Pendant des décennies, la science diététique et médicale a traité la graisse corporelle comme un simple dépôt de stockage. Aujourd’hui, un nombre croissant de recherches révèlent une réalité beaucoup plus complexe : la graisse n’est pas seulement dans le corps, elle en fait partie. De plus en plus de chercheurs considèrent le tissu adipeux – ce que nous appelons communément la graisse – comme un organe à part entière, communiquant activement avec le reste du système.
La compréhension changeante du tissu adipeux
L’ancienne vision de la graisse était passive. C’était une masse jaune et inerte qui s’accumulait lorsque l’apport calorique dépassait la production. Cependant, cette perspective ignorait l’activité métabolique des cellules adipeuses (adipocytes). Ces cellules ne font pas que stocker de l’énergie ; ils libèrent des hormones, des signaux immunitaires et d’autres molécules qui influencent tout, de l’inflammation à la sensibilité à l’insuline.
Ce changement de compréhension est crucial car il signifie que les impacts de la graisse sur la santé ne se limitent pas au poids. Même les personnes maigres peuvent avoir une graisse métaboliquement malsaine, tandis que certaines avec des pourcentages de graisse corporelle plus élevés peuvent être métaboliquement robustes.
La graisse comme organe endocrinien
L’un des changements clés dans la pensée est la reconnaissance de la graisse comme organe endocrinien. Les organes endocriniens produisent des hormones, et c’est exactement ce que fait le tissu adipeux. La Leptine, une hormone produite par les cellules adipeuses, régule l’appétit. L’adiponectine affecte la sensibilité à l’insuline. Ces hormones ne se trouvent pas seulement dans la graisse ; ils circulent dans la circulation sanguine et affectent des organes distants comme le cerveau, le foie et les muscles.

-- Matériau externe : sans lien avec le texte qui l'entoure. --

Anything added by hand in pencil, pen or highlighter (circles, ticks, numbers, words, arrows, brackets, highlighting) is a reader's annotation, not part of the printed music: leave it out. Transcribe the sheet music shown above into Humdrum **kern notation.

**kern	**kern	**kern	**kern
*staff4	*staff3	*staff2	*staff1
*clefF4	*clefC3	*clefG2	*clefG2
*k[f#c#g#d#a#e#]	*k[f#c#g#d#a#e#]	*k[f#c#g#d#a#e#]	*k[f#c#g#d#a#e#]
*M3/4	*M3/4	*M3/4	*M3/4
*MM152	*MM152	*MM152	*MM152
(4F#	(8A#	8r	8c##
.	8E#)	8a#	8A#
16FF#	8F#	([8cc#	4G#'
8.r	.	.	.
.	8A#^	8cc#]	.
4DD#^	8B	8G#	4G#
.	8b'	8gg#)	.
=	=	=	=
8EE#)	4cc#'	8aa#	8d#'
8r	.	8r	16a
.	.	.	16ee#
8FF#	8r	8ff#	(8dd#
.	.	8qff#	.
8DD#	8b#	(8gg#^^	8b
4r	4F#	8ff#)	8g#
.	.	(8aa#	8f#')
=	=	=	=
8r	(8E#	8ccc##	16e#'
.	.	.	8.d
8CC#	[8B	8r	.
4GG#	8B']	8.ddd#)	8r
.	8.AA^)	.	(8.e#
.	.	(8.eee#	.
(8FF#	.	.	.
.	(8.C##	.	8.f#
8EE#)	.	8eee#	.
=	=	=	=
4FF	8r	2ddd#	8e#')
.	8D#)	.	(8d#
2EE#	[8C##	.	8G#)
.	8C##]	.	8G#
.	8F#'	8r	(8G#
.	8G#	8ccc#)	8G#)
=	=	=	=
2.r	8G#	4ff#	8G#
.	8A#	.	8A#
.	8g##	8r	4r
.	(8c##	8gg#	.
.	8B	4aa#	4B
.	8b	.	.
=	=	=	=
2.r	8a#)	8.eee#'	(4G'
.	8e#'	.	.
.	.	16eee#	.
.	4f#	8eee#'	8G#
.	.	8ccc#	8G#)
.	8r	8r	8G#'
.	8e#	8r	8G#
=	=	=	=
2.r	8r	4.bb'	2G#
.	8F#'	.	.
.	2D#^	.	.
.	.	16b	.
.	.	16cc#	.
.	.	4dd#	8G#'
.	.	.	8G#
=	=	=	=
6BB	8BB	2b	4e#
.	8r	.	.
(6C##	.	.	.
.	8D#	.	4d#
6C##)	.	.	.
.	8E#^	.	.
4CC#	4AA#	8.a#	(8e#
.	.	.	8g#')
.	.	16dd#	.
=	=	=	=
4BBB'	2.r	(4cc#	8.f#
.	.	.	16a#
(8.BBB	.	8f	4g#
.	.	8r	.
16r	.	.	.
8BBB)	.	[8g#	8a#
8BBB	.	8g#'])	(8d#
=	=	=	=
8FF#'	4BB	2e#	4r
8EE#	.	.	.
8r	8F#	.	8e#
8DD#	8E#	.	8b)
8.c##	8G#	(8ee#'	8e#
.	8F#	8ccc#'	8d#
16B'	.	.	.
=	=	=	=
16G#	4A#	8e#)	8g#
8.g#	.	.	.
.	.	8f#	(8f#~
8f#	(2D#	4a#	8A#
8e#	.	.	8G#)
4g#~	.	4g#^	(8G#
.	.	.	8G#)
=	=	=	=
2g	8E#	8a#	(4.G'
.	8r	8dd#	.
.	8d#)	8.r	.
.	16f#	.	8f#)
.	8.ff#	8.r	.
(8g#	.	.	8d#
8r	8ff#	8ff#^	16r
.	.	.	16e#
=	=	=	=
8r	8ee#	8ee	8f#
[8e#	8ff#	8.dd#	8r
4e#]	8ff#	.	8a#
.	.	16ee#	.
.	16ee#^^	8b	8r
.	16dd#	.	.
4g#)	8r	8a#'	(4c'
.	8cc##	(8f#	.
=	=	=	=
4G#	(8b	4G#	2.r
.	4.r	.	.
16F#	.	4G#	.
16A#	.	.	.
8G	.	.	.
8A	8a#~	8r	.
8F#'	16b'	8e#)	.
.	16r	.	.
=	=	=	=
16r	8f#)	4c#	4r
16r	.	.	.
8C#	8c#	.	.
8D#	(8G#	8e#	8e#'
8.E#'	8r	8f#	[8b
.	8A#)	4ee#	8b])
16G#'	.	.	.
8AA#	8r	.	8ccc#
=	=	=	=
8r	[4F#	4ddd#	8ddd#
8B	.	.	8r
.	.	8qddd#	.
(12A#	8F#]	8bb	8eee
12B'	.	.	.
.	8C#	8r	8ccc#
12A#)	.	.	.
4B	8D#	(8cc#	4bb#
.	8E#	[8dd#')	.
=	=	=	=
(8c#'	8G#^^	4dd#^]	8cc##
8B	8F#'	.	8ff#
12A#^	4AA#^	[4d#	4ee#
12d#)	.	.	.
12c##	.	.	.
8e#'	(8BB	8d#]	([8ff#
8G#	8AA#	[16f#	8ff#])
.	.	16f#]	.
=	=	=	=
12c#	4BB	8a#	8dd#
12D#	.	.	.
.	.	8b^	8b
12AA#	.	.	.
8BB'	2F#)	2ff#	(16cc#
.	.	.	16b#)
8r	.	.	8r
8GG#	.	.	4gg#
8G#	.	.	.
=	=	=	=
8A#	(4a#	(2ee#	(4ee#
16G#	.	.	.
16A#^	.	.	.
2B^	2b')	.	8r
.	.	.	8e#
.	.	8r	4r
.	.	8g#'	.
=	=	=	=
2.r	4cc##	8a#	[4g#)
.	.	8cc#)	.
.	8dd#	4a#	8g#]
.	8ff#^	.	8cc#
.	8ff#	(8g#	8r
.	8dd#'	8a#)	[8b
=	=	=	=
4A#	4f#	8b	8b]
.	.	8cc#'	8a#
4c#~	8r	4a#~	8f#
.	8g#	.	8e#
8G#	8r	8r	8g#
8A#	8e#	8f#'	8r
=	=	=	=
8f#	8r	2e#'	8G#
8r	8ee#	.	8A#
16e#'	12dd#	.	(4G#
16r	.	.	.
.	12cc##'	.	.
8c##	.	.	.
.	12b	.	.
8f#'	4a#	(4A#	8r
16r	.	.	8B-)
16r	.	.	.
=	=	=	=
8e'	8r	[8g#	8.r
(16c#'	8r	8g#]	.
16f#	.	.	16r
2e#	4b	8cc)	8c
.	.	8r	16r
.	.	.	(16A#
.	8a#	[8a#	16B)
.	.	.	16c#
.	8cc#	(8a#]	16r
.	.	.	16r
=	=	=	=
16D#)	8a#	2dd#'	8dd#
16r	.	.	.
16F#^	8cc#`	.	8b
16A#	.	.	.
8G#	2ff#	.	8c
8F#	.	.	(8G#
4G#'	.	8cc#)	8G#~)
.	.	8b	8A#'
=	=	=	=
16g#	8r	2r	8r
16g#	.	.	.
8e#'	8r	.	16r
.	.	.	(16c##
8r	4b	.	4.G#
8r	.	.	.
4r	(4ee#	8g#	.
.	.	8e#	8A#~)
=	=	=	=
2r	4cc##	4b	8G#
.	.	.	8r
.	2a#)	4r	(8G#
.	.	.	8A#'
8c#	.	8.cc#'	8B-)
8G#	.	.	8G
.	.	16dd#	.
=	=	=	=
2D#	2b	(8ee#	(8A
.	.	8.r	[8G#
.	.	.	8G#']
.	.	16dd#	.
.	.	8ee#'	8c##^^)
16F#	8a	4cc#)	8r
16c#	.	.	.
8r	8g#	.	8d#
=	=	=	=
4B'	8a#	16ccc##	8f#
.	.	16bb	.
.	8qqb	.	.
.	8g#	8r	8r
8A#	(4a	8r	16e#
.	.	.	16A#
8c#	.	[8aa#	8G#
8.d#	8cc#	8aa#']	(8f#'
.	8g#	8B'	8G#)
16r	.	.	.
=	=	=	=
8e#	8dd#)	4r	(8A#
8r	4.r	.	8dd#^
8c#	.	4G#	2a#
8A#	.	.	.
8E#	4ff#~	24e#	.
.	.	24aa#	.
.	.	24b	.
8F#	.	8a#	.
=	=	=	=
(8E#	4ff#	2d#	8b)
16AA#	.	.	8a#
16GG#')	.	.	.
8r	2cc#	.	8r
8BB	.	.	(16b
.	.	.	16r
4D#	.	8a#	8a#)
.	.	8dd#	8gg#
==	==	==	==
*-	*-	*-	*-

Recherche émergente et implications futures
Les dernières recherches, y compris les discussions menées par des experts comme le professeur Declan O’Regan de l’Imperial College de Londres, explorent comment l’IA et la modélisation avancée peuvent mieux comprendre la complexité de la graisse. Cela implique de comprendre comment différents types de graisse (blanche, brune, beige) interagissent différemment avec le corps et comment cette interaction change selon diverses conditions (régime alimentaire, exercice, maladie).
La requalification de la graisse en organe est plus que sémantique. Cela signifie que les interventions ciblant la santé métabolique doivent prendre en compte le rôle systémique du tissu adipeux et ne pas se concentrer uniquement sur la réduction de sa masse globale.
L’évolution de la science sur les graisses exige de repenser fondamentalement la façon dont nous abordons la santé, l’alimentation et la prévention des maladies. Il ne suffit plus de simplement réduire les réserves de graisse : comprendre comment les graisses fonctionnent est désormais primordial pour optimiser le bien-être à long terme.